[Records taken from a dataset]
══════════

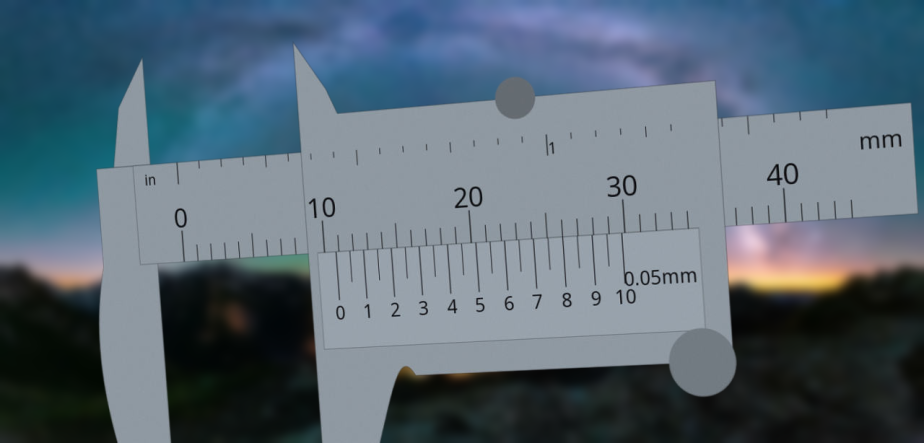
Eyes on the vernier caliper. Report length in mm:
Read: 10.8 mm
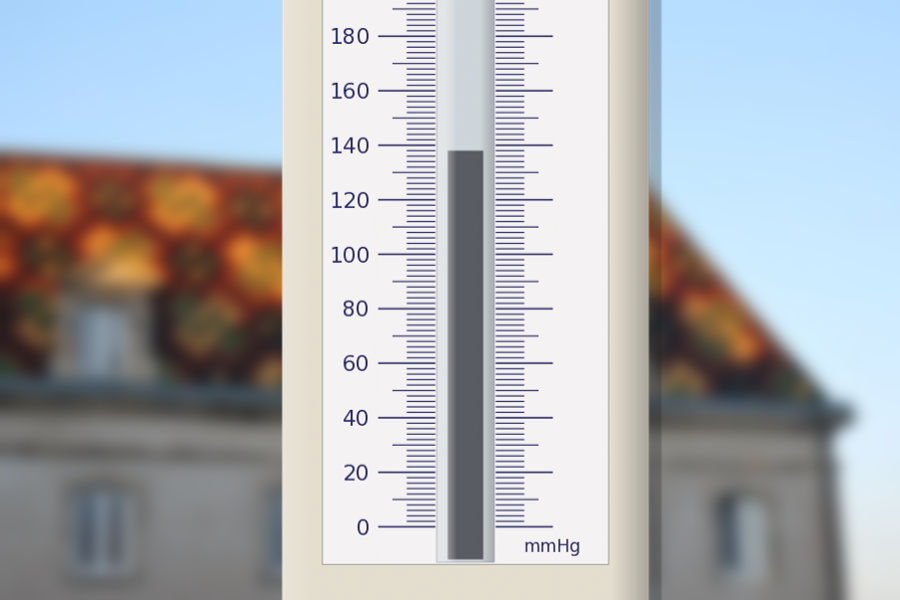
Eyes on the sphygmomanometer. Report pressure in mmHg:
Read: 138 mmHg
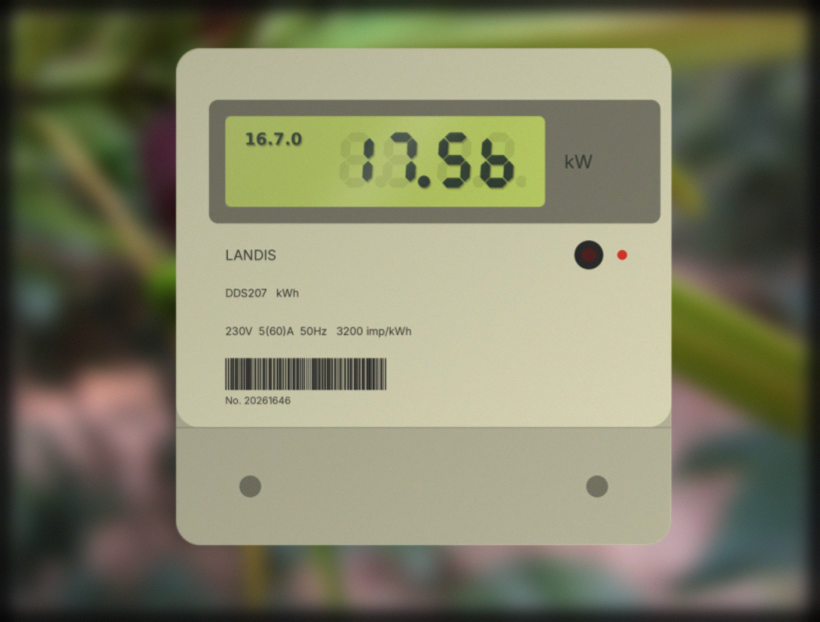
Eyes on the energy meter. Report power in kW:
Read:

══════════

Return each line of the data above word for word, but omit the pictures.

Eyes on the vernier caliper. Report length in mm:
Read: 10.8 mm
Eyes on the sphygmomanometer. Report pressure in mmHg:
Read: 138 mmHg
Eyes on the energy meter. Report power in kW:
Read:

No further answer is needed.